Prepare for oral exams easily with the loci technique!

Prepare oral exams

You may have already found yourself in the unfortunate situation of having to prepare oral exams quickly, whether you have started studying too late, whether you want to release a new irresistible season in your favorite TV series, or for a thousand other reasons.

The periods of intensive study are tremendously stressful because often we are afraid of not succeeding, we lose hope and you do get anxious to be examined.

All this is negatively reflected on our brains, which, under pressure, end up becoming less productive and extremely irritable. Ultimately, it does not matter how much we have studied because we will always feel insecure about ourselves.

As we often repeated there are no “spells” to be able to prepare 7 exams in one night. However, we can use mnemonic techniques that can really give us a big help. Today we talk about one in particular, the loci technique.

Let’s begin!

Prepare the exams quickly using the loci technique

Prepare oral exams
Image Source: Google Image

The loci technique (places), also known as “Travel Method”, is a storage system that, by leveraging visual images, allows you to easily organize and find information. An ancient system, but extremely effective today. It appeared for the first time in the treatises of Greek and Roman rhetoric: Retorique at Herennium, De orator, and Oral Institution, has since been used by actors, businessmen and politicians, as well as by many students in crisis.

What is the technique of the loci? It’s simpler than you might think. In essence, you can store lists, texts, and whole speeches simply by associating them with images in the places we know best.

You may also like to read: Studying at the University: How to organize time to a month from the exam session

For example, you could store a series of images that you encounter on the way to go to lessons: trees, palaces, shops, and associate information to each of these elements. The association creates a new image, easily “recoverable” in our memory, re-following the initial journey.
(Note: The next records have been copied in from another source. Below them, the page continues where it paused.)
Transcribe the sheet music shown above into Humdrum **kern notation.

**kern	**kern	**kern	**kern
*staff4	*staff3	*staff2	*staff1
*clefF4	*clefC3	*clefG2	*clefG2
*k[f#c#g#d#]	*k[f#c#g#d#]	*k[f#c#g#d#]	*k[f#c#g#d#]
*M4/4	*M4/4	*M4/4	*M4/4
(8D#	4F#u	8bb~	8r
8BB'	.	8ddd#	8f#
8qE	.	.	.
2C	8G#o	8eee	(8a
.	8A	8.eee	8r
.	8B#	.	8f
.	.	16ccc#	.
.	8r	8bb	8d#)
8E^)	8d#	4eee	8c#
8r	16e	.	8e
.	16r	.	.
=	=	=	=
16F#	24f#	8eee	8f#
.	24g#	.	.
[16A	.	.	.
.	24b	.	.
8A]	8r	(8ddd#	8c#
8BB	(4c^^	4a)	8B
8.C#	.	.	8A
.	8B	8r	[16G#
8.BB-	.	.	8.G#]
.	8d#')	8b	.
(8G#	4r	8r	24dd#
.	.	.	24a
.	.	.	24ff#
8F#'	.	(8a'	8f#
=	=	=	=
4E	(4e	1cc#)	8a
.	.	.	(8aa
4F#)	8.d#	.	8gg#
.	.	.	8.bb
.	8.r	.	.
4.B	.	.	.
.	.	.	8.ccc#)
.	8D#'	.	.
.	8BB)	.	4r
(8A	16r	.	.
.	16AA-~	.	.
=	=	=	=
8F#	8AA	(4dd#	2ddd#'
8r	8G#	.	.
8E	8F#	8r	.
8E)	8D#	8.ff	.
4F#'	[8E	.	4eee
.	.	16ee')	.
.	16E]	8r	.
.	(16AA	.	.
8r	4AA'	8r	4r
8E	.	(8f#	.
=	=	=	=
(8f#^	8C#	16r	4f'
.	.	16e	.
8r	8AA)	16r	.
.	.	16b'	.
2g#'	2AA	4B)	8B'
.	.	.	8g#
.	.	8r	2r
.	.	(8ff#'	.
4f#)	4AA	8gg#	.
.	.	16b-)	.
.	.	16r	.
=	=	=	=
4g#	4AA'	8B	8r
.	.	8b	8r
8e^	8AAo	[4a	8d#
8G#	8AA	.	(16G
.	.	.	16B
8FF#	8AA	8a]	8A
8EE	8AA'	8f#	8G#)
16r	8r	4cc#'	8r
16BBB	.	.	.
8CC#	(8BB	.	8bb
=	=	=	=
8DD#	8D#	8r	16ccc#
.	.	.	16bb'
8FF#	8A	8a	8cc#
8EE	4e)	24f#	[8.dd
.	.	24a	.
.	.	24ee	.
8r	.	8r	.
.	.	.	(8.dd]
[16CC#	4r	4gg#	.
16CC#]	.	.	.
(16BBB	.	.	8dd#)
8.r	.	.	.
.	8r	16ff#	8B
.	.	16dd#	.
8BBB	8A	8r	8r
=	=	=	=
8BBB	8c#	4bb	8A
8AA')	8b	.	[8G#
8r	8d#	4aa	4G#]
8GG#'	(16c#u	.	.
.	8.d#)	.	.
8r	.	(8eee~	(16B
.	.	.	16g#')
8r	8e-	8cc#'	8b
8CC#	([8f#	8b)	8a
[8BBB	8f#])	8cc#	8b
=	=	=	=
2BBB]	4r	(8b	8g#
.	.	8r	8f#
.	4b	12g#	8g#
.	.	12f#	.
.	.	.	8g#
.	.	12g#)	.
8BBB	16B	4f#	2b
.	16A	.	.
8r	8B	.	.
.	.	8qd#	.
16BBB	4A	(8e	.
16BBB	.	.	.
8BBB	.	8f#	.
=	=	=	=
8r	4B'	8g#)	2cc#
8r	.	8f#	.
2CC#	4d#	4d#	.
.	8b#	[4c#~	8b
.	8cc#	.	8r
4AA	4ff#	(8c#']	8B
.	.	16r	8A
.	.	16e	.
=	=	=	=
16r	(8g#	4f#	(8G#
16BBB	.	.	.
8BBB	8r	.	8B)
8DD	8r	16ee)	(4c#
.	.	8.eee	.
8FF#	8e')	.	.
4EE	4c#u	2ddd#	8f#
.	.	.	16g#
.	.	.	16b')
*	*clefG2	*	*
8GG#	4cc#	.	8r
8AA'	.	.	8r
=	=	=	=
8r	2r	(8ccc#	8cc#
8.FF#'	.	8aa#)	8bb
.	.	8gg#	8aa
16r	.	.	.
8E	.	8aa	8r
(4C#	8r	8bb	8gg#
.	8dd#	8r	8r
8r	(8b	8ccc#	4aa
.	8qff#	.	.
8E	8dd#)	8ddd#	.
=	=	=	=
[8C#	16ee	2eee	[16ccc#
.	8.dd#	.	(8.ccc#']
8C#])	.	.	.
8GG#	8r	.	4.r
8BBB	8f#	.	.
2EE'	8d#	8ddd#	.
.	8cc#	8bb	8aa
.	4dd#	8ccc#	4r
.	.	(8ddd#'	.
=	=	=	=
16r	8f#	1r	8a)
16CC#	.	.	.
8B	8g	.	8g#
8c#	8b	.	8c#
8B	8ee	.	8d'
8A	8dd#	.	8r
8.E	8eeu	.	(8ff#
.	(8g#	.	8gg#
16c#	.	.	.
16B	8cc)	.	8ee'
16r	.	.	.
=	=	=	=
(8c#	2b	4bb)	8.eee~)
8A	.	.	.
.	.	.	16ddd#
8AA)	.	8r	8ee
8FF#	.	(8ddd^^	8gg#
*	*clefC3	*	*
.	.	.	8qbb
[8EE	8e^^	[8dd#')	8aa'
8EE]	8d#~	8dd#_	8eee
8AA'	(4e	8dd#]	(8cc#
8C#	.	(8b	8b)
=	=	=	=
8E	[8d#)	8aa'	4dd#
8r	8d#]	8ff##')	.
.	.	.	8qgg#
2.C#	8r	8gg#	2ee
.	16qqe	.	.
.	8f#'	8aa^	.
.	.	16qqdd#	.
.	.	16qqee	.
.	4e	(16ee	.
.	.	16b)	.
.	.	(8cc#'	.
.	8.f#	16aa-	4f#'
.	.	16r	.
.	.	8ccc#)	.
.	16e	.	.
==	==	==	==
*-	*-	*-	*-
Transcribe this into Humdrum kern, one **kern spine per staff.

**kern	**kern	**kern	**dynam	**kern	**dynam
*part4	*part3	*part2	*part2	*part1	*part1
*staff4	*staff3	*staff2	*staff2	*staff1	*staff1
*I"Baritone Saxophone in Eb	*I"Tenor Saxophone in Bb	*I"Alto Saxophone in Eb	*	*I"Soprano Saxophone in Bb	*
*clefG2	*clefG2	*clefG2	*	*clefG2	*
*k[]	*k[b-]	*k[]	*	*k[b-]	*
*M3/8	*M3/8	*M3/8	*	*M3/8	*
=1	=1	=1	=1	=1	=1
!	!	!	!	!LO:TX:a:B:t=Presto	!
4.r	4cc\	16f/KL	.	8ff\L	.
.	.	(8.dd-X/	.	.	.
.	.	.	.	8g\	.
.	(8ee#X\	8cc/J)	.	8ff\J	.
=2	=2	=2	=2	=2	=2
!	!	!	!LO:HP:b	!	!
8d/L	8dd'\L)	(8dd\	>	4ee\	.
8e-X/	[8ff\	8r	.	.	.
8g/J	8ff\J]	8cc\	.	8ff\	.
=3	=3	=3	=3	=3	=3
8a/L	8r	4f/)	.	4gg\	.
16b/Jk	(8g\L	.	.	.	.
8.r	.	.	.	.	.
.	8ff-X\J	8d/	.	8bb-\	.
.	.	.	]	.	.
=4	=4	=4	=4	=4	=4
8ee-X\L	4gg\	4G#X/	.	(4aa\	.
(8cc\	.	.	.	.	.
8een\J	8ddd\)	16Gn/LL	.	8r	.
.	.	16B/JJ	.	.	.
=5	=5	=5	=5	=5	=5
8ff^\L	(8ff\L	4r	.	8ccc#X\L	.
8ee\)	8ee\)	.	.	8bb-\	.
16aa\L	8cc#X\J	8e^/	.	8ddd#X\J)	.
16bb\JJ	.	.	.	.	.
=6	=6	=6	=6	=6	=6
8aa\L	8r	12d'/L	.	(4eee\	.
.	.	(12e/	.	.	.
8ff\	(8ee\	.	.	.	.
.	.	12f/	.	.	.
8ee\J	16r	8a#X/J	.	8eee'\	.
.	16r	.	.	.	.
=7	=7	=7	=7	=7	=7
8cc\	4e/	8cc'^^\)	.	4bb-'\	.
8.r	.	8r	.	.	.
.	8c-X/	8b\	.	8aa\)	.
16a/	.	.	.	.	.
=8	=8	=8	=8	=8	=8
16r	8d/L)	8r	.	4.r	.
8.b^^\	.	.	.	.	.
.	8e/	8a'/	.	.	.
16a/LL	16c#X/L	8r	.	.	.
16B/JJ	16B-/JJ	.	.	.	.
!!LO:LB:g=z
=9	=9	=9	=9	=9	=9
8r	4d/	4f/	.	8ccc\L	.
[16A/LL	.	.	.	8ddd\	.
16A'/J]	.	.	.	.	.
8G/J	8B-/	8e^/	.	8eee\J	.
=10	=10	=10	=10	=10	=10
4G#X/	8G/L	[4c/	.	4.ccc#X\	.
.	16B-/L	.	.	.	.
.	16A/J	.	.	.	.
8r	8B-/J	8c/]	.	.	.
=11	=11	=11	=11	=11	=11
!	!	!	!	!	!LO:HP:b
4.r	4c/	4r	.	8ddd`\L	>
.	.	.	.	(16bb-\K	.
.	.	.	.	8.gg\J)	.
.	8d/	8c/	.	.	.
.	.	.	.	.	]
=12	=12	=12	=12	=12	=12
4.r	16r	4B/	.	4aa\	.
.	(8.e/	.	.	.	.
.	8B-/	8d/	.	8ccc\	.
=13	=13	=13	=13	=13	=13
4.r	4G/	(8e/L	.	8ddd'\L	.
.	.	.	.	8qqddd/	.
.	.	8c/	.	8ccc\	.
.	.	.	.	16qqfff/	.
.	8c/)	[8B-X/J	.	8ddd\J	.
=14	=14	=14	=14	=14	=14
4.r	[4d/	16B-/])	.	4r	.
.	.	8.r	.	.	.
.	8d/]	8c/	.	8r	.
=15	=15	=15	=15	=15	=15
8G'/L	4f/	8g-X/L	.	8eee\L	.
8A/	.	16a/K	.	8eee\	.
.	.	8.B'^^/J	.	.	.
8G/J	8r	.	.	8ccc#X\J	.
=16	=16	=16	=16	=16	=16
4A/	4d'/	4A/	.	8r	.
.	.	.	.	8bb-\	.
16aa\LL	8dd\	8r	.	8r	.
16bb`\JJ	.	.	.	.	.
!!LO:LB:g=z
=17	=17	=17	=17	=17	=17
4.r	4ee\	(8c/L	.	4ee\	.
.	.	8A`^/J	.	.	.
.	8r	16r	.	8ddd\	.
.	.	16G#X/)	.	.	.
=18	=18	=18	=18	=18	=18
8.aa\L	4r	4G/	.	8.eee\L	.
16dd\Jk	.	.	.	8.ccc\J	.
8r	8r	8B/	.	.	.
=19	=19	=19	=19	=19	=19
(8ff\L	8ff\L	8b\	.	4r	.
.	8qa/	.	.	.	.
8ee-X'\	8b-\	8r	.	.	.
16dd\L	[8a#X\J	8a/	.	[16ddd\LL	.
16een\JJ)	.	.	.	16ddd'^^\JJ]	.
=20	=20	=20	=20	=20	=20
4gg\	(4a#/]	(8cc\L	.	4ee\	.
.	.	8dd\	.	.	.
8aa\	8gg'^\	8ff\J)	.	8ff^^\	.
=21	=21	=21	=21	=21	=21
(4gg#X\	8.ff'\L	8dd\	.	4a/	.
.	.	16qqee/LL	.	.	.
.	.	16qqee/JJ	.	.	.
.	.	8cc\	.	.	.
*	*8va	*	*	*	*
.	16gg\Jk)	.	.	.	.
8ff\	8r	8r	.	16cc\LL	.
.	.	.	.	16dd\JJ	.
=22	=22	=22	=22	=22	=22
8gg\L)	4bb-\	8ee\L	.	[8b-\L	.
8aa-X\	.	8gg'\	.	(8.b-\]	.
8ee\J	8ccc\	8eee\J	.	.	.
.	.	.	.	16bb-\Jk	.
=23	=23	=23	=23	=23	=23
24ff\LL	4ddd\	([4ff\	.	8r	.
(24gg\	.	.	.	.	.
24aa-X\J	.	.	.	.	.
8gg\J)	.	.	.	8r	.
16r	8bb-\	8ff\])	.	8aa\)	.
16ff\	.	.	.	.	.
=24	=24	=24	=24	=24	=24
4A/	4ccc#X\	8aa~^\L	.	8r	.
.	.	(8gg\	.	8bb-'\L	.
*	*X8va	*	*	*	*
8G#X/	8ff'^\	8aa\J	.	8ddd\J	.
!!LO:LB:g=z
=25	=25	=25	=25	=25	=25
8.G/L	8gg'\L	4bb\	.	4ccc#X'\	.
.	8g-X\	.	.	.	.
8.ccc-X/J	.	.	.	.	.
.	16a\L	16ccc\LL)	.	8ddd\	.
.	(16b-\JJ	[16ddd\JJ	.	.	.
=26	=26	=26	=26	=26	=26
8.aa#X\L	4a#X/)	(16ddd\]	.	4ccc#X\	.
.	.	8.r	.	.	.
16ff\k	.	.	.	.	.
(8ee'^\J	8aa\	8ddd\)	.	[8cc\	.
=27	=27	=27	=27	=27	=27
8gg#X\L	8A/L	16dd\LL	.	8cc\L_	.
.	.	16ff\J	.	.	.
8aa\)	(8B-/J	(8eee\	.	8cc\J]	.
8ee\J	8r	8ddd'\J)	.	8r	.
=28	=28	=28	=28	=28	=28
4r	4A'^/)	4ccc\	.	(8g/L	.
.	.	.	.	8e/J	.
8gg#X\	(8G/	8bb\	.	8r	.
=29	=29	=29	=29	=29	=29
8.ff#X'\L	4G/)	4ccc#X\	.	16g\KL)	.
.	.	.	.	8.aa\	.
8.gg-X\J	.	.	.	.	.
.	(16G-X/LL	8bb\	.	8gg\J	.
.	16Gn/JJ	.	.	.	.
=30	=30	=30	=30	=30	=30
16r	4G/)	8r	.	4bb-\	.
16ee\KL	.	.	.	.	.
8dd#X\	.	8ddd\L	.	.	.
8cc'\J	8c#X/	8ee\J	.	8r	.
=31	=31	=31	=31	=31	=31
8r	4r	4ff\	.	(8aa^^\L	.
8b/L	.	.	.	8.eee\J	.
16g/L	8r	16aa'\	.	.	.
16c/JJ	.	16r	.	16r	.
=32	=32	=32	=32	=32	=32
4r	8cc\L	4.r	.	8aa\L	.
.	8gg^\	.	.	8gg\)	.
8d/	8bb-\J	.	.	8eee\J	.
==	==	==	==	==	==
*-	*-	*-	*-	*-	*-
The more we will be familiar with the journey we choose, the more we will be able to memorize and expose the concepts better during the oral exam. Some of the memory world champions have used this technique to store thousands of series in just under half an hour. Sensational no?

But let’s make a practical example.

Examples of loci technique

Let’s take a list of words to memorize …

  • Dog
  • Ball
  • Apple
  • Phone
  • Book

At this point we hypothesize the journey to our family, the one that takes us from the bedroom to the university …

  • Bathroom
  • Kitchen
  • Atrium of the palace
  • Bus stop
  • University

We associate, for example, the dog in the bathroom, the ball at the kitchen and so on. The more associations are strong and they create an emotion, the easier it is to memorize them. Obviously here we have done a very trivial case, but progressing with degrees and with constant exercise can achieve excellent results.